=== Begin Enclosure ===

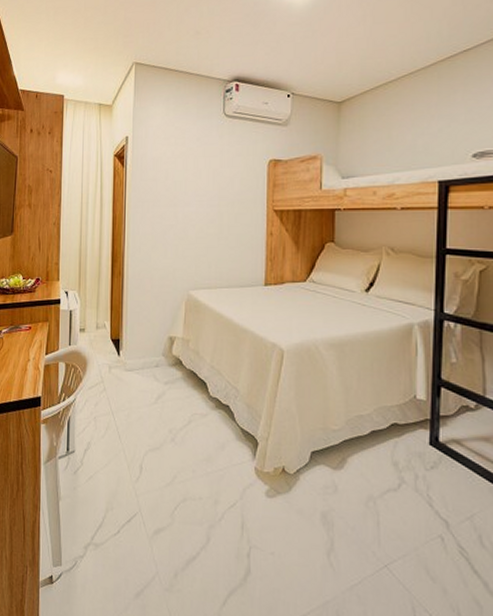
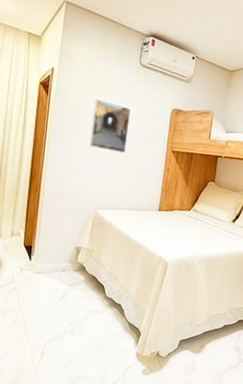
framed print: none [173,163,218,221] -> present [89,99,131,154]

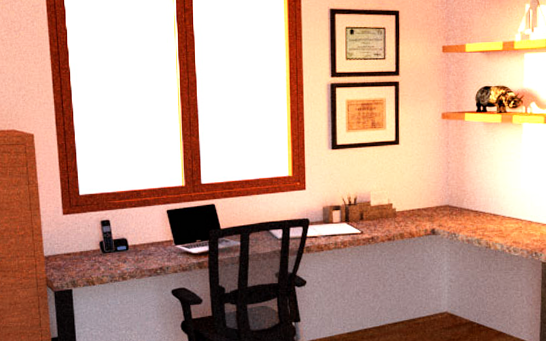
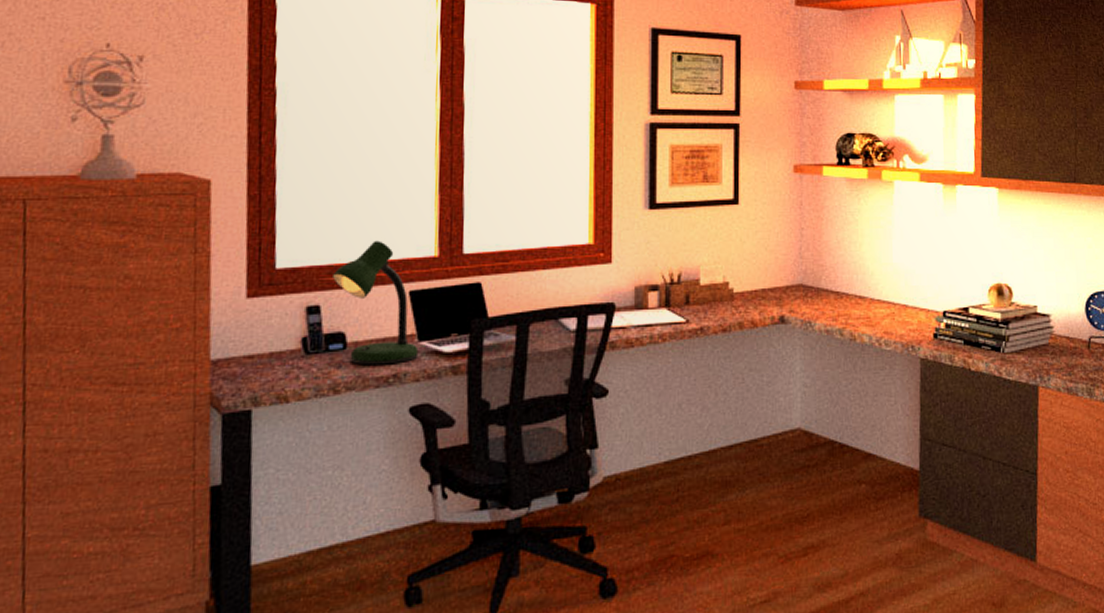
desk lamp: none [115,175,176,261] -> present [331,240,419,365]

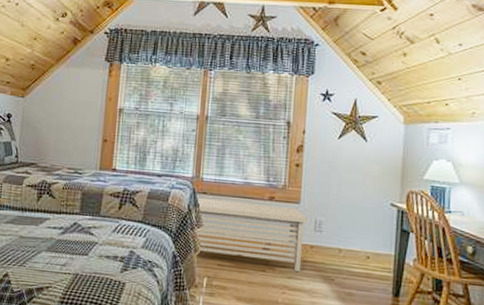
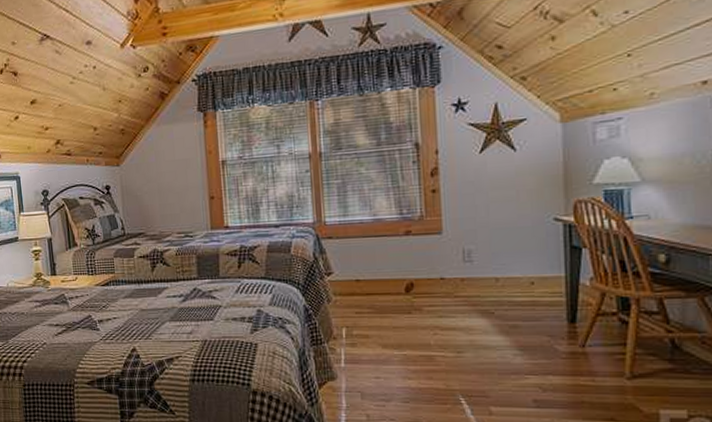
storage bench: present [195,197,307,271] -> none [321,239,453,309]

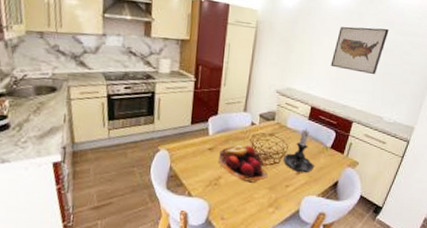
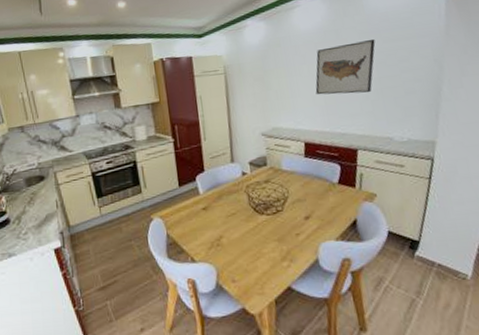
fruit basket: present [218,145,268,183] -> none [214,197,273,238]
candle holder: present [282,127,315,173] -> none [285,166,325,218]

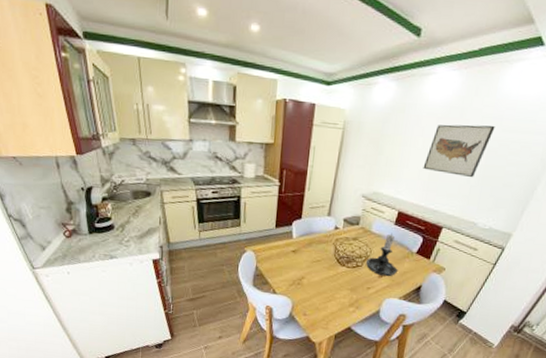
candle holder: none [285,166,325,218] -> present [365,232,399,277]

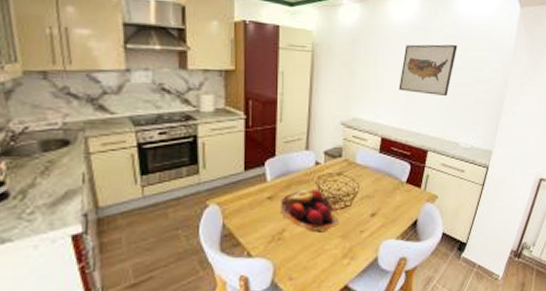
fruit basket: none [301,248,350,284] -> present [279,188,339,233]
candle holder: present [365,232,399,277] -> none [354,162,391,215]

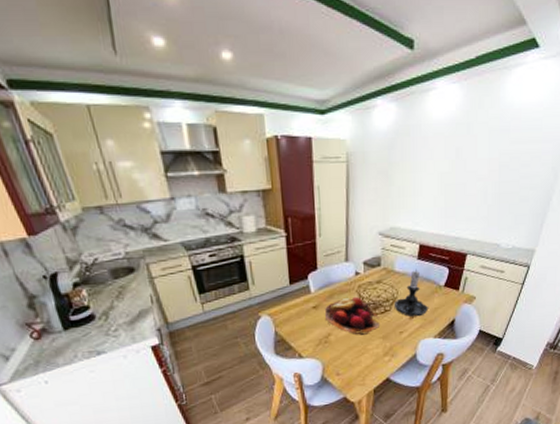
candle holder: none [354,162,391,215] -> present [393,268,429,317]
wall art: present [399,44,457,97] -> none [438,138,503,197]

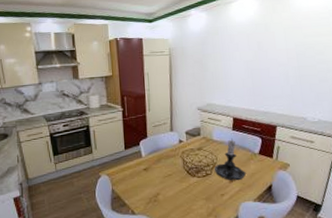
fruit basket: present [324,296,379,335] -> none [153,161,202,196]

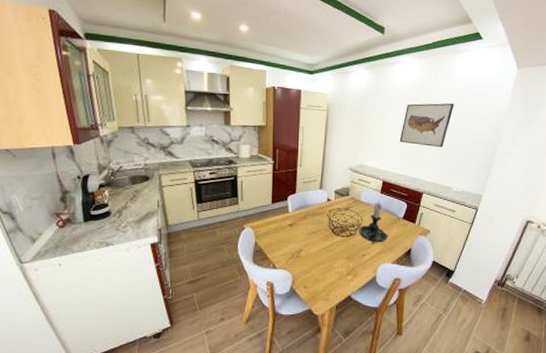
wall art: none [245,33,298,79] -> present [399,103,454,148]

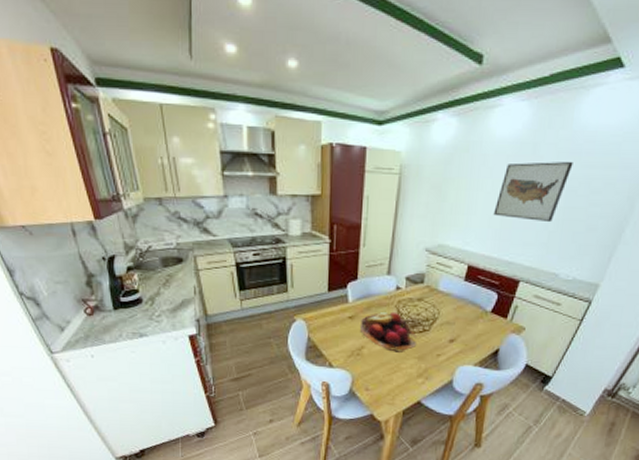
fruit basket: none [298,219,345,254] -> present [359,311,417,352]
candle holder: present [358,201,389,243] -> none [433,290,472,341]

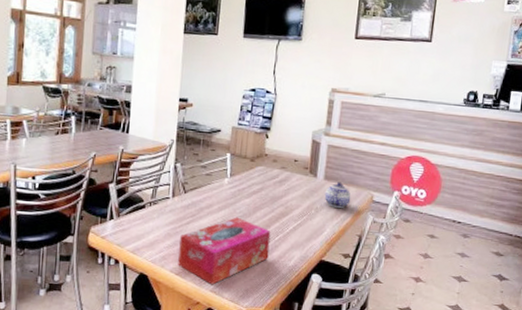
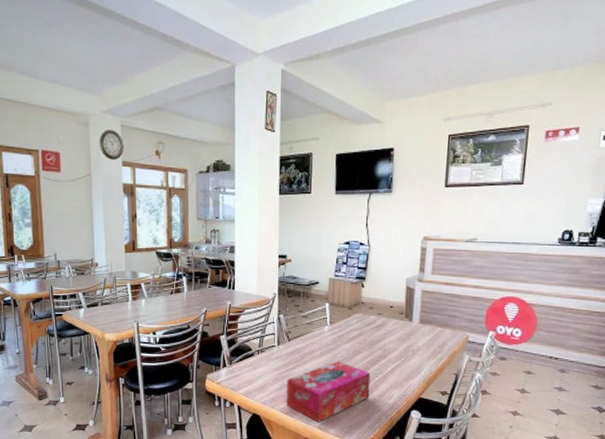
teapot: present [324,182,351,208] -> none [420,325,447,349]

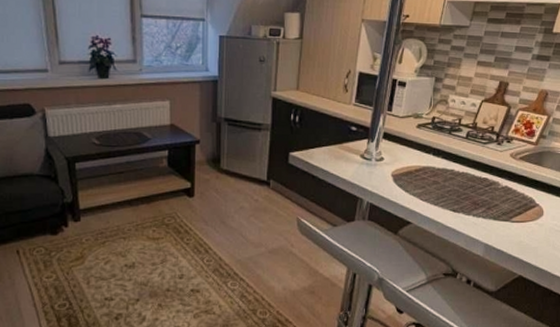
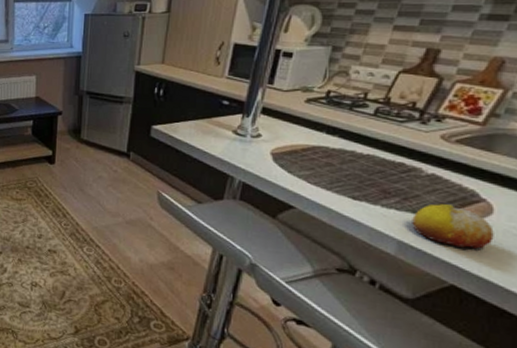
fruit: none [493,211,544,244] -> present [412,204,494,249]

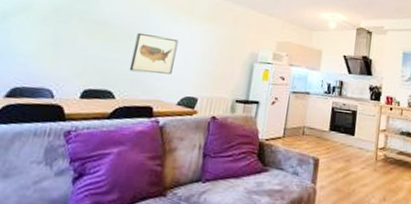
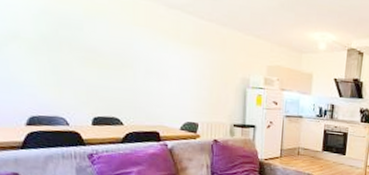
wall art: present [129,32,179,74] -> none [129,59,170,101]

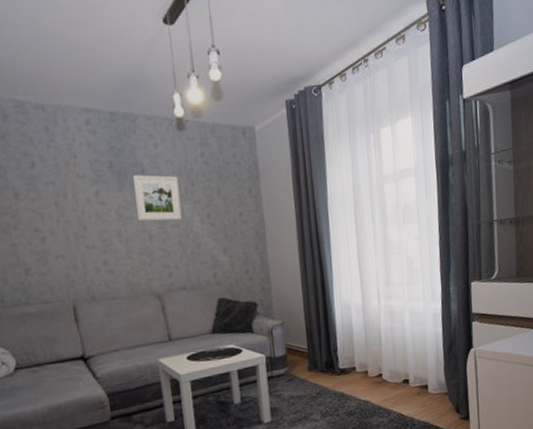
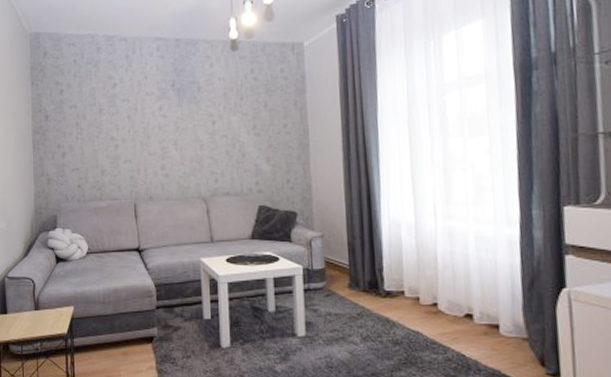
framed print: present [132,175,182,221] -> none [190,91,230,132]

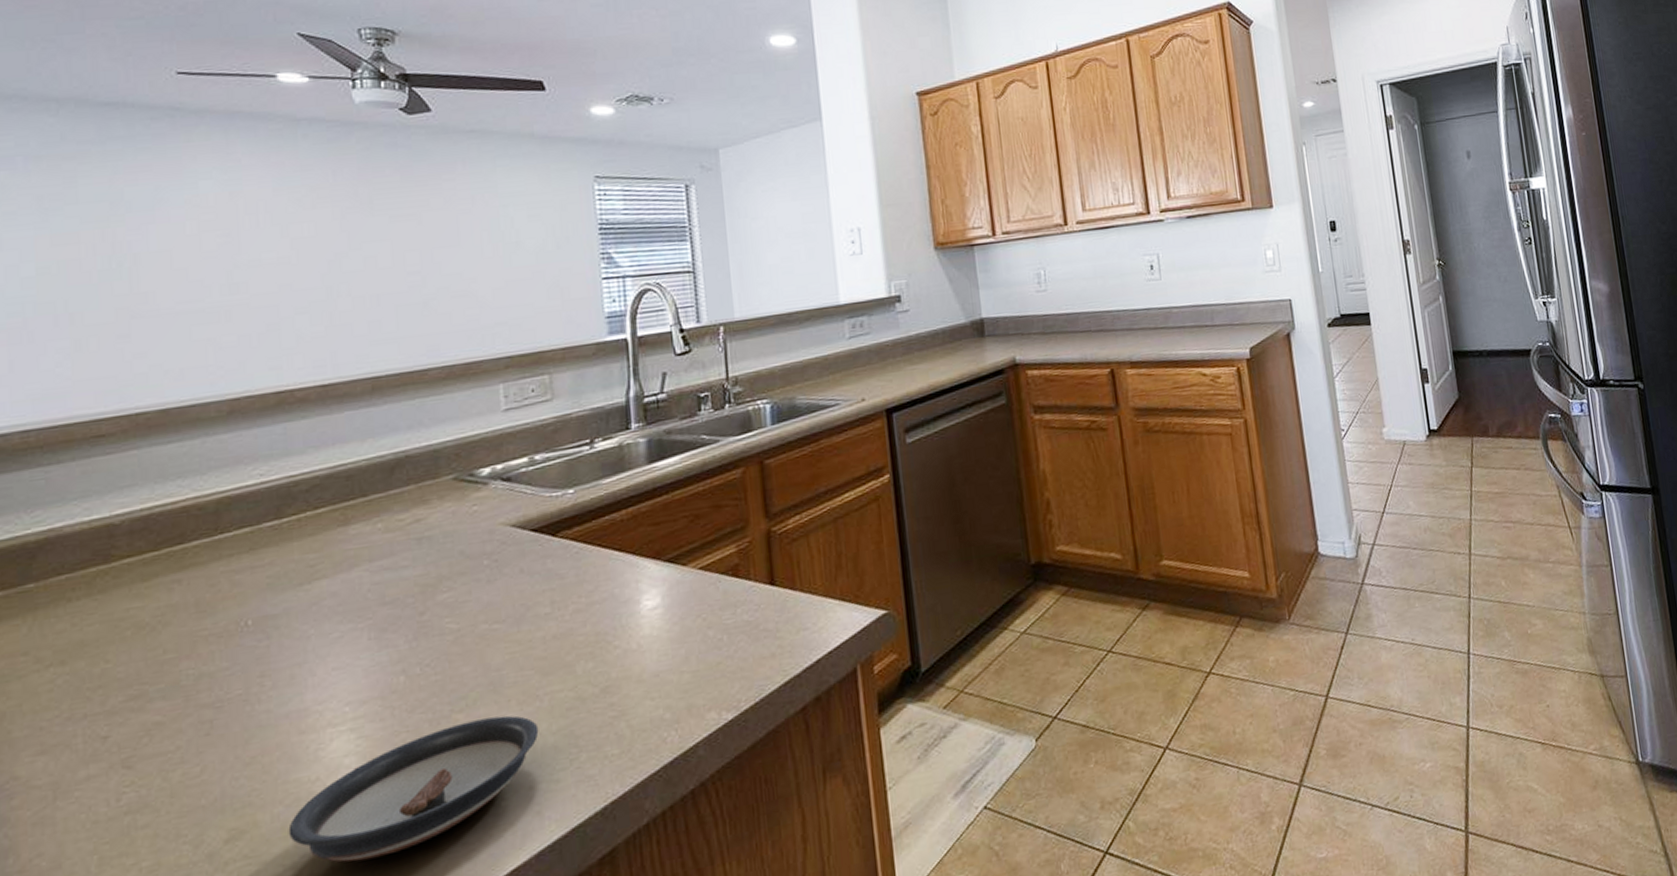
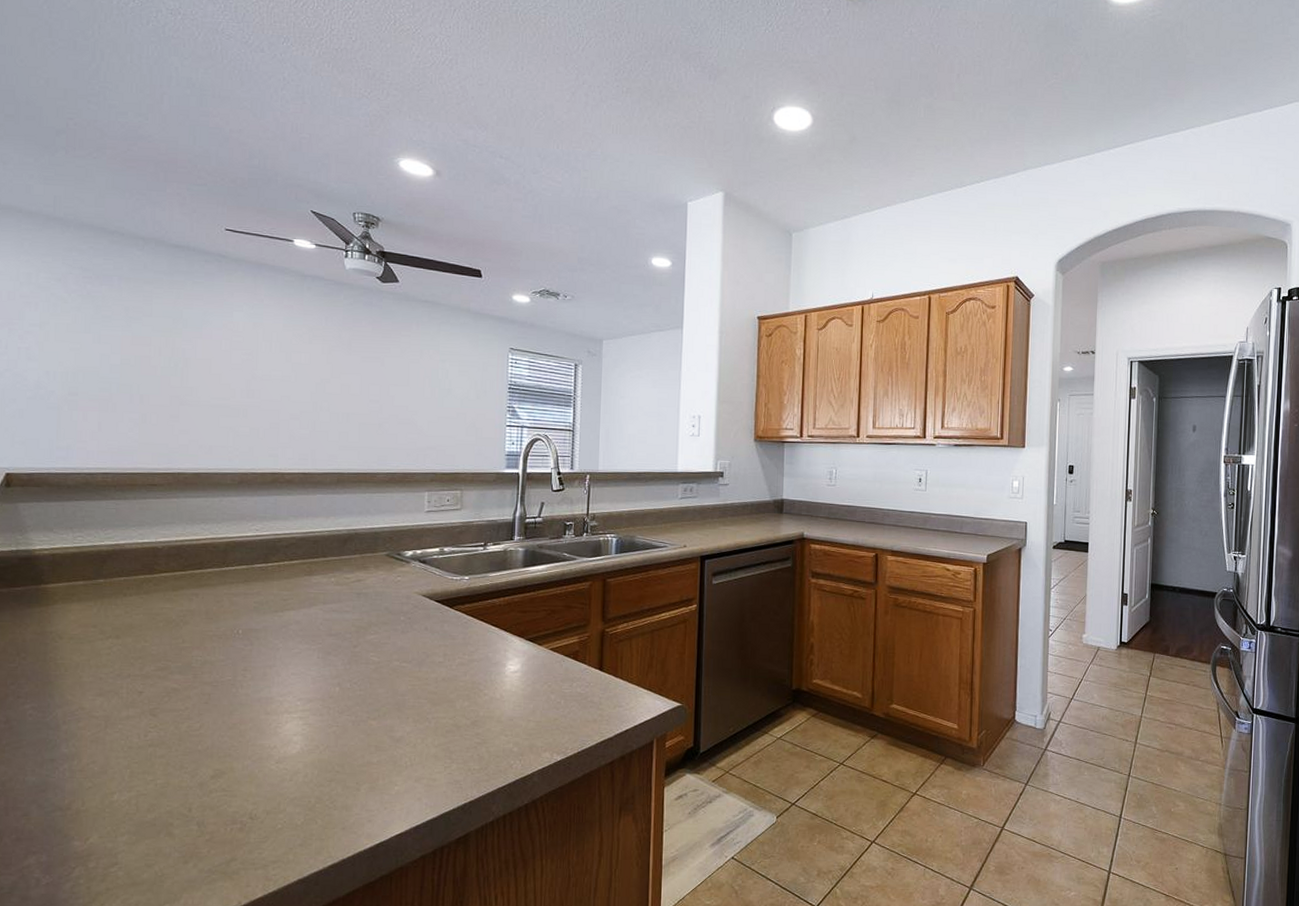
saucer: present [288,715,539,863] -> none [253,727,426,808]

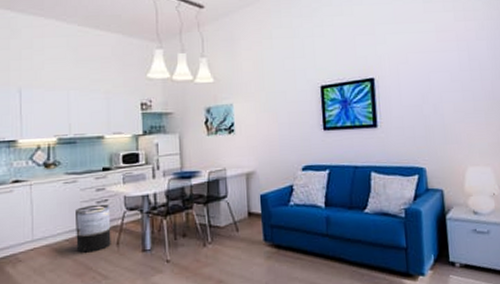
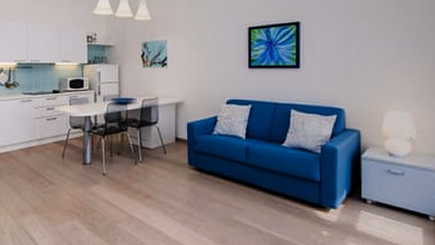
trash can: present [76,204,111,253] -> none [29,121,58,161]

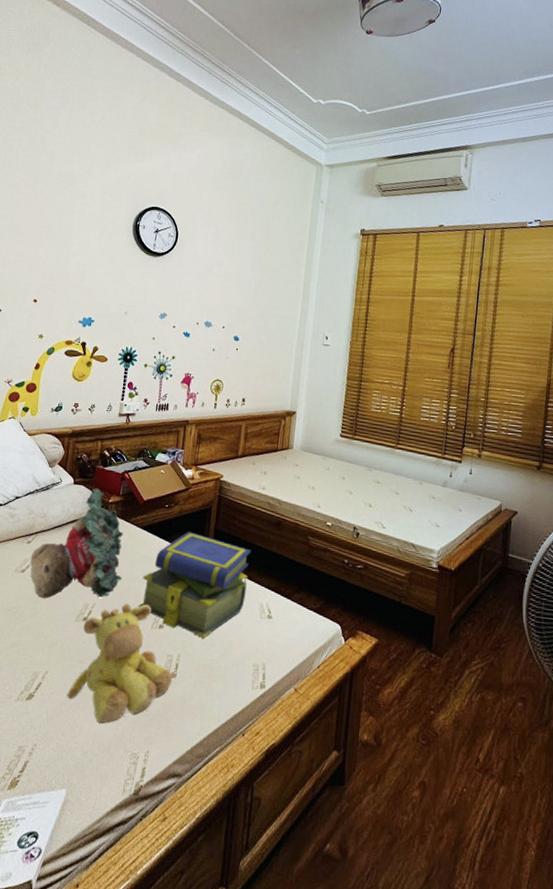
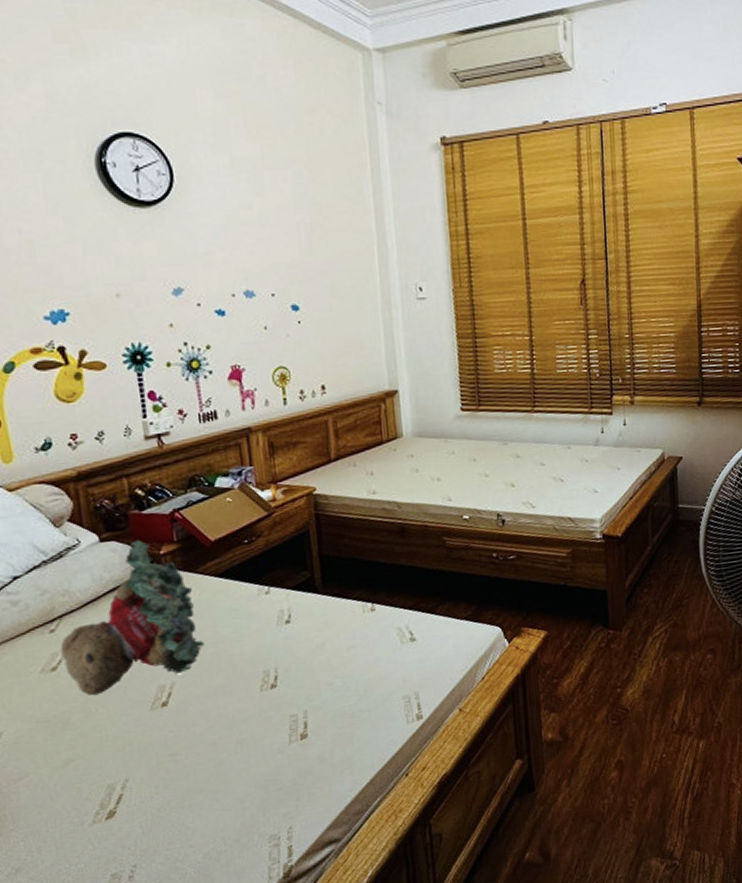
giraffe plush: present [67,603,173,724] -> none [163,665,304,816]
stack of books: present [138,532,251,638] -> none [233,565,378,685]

=== End Enclosure ===

Task prompt: What do the entries above read from the line containing "storage bench: present" through the line containing "fruit basket: present [324,296,379,335]"? Output those lines exactly, both ends included, with the pictures left out.

Output for this task:
storage bench: present [195,197,307,271] -> none [321,239,453,309]

fruit basket: present [218,145,268,183] -> none [214,197,273,238]
candle holder: present [282,127,315,173] -> none [285,166,325,218]

candle holder: none [285,166,325,218] -> present [365,232,399,277]

fruit basket: none [301,248,350,284] -> present [279,188,339,233]
candle holder: present [365,232,399,277] -> none [354,162,391,215]

candle holder: none [354,162,391,215] -> present [393,268,429,317]
wall art: present [399,44,457,97] -> none [438,138,503,197]

fruit basket: present [324,296,379,335] -> none [153,161,202,196]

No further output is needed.